» ENTRETIEN PROPOSÉ

Vous êtes toutes et tous des muscien.ne.s expérimenté.e.s, vous avez eu ou avez encore des projets parallèles à Lùlù. Qu’est-ce qui vous a donc amené à former le groupe ?

Luc : J’avais composé les morceaux de mon côté, et je les ai fait écouter à Simon et Fanny qui m’ont proposé de les jouer avec moi. Puis Sabrina nous a rejoints à la basse. Je connaissais Théo depuis qu’il avait fait jouer mes anciens groupes à Marseille, et j’avais en tête depuis un moment de faire de la musique avec lui. Il a accepté, et tout le monde s’est rencontré à la première répétition.
Théo : Nous nous étions croisés une fois avant, à un concert de Pogy (Pogy et les Kéfars, groupe référence de Marseille, dans lequel joue Théo, nda).

Donc, c’est un projet qui vient de toi, Luc ? Tu es le principal compositeur ?

Luc : Oui, c’est ça. En fait, j’avais deux autres groupes, Avions et T-shirt, avec lesquels le rythme était un peu lent et laborieux. J’avais envie de faire quelque chose de plus simple et rapide. J’ai donc fait des démos tout seul et, après les avoir fait écouter aux autres, nous avons décidé de monter un groupe. L’idée, pour moi, c’était de faire les choses différemment : ne pas faire de guitare pour me concentrer exclusivement sur le chant, et jouer avec des gens avec lesquels je n’avais jamais joué.

Qu’est-ce qui vous réunit dans ce groupe et qui fait que celui-ci a de l’importance à vos yeux ?

Simon : Je pense que les intérêts ne sont pas forcément les mêmes pour tout le monde. Je sais que, pour ma part, c’est surtout parce que je trouvais que les chansons de Luc étaient hyper fun. Elles se situent dans un créneau musical dans lequel je baignais depuis très longtemps et j’étais très enthousiaste de les jouer. Pour Fanny et Sabrina, je sais qu’au début, elles trouvaient que ce que nous faisions ensemble était très ‘niché’ et ne s’éloignait que très peu des codes. C’était surtout pour les amis et la bonne vibe qui va avec qu’elles ont rejoint le groupe. Mais maintenant, tout le monde est là pour les mêmes raisons : l’amitié et la musique, ce qui est plutôt chouette.
Luc : Je suis d’accord. Dans les influences musicales qui nous ont rassemblés, je crois que nous étions tous chauds pour faire un groupe de power-pop et de punk-rock. En ce qui me concerne, ce qui m’a vraiment motivé, c’était de découvrir via Théo toute la scène Marseillaise autour de Pogy et les Kéfars, Kaelet les Remords, Flathead. Je ne me suis jamais trop reconnu dans – ou senti appartenir à – une scène avant, mais celle-là m’a vraiment enthousiasmé et m’a donné l’envie, musicalement, d’essayer de faire quelque chose qui se situerait dans son sillage. Et pour rebondir sur ce que disait Simon, c’est vrai que j’étais d’abord parti dans l’idée de faire de la power pop classique et, finalement, le résultat s’est avéré beaucoup plus varié que ce à quoi je m’attendais.

» DONNÉES SOURCES
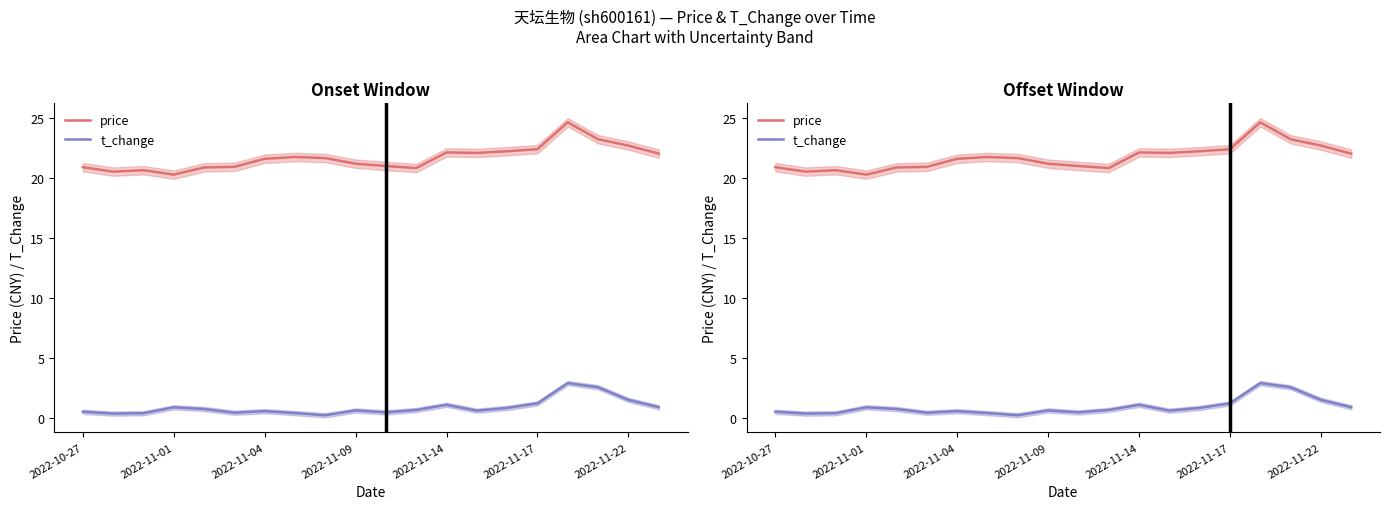

How many lines are shown in the chart?

2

» CONSIGNES DE L'EXERCICE
Poursuivez l'entretien consacré au groupe Lùlù en reprenant juste après la dernière réplique de Luc.

» RÉSULTAT
Simon : Je trouve que la présence de Fanny et Sabrina, justement, rajoute une teinte qui s’éloigne un peu des codes du genre musical choisi. C’est une belle plus-value d’avoir des gens venant d’autres horizons et qui peuvent dire : ‘c’est cool ce que l’on fait, mais quand même un peu chiant. Et si on essayait de le faire autrement ?‘.

Qu’ont-elles apporté de particulier à la rythmique, justement, qui permettait au groupe de sortir des sentiers trop balisés ?

Simon : Elles ont apporté une énorme stabilité technique qui fait que tout est beaucoup plus simple une fois que l’on n’a plus à se poser de question à ce sujet. Sabrina, pourtant, n’est pas bassiste de base, elle était guitariste dans Decibelles, et elle l’est toujours dans Irnini Mons et, maintenant, dans Satellite Jockey. Mais Fanny et Sab, ça fait plus de… 15-20 ans qu’elles jouent de la musique ensemble donc, musicalement, c’est presque comme si elles ne formaient qu’une seule et même personne parlant la même langue. Du coup, lorsque l’on travaille avec elles, ça va très vite, ce qui permet de passer tout de suite à la partie où on s’amuse sans avoir à trop s’embêter sur la partie ‘mise en place’.
Luc : Fanny a effectivement un jeu très stable, sans fioritures particulières, ce qui a permis de pousser très loin le groupe dans sa quête d’efficacité.

L’ensemble est effectivement solidement structuré mais, en même temps, il y a une énergie qui monte petit à petit sur chaque morceau donnant l’impression que vous cherchez à amener celui-ci sur une ligne de crête où de la fragilité peut apparaître, où vous assumerez de pouvoir aussi vous casser la gueule, ce qui ajoute de l’émotion. Vous sentez cela quand vous jouez ?

Théo : Je pense que ce sont les conditions de l’enregistrement qui ont imposé ça. Lorsque Luc nous a proposé le groupe, les morceaux étaient prêts pour la plupart et nous avons eu peu de temps pour répéter. Ce qui fait que nous nous sommes permis, non pas de faire des erreurs, mais de ne pas trop revenir sur ce que nous avions à proposer. Je sais que c’est une façon de jouer qui m’a un peu perturbé. C’est Simon qui a enregistré l’album et rapidement, il m’a dit que deux/trois prises suffisaient, et que si ça fonctionnait, ça fonctionnait, qu’il ne fallait pas trop se poser de questions. Peut-être que la sensation que tu décris vient de là.
Luc : C’est vrai que, vu les emplois du temps de chacun, il fallait aller très vite sur tout ce que l’on faisait. En répétition, l’idée était de faire deux, trois morceaux à chaque fois. Les deux derniers que nous avons enregistrés, Pugni in Tasca et et Sur la Corde, nous avons commencé à les répéter seulement deux jours avant. Donc il y avait l’idée que tout ce que l’on faisait ensemble devait être rapide et fun, et non pas relever d’un ouvrage laborieux. Je pense aussi que la sensation de fragilité dont tu parles est liée à cela. Quand je compose, je suis pourtant quelqu’un de très structuré, j’essaye de tout prévoir à l’avance, et je trouve ça cool que le produit final ne soit pas juste un assemblage technique de parties, et que tu t’y retrouves en termes d’émotion.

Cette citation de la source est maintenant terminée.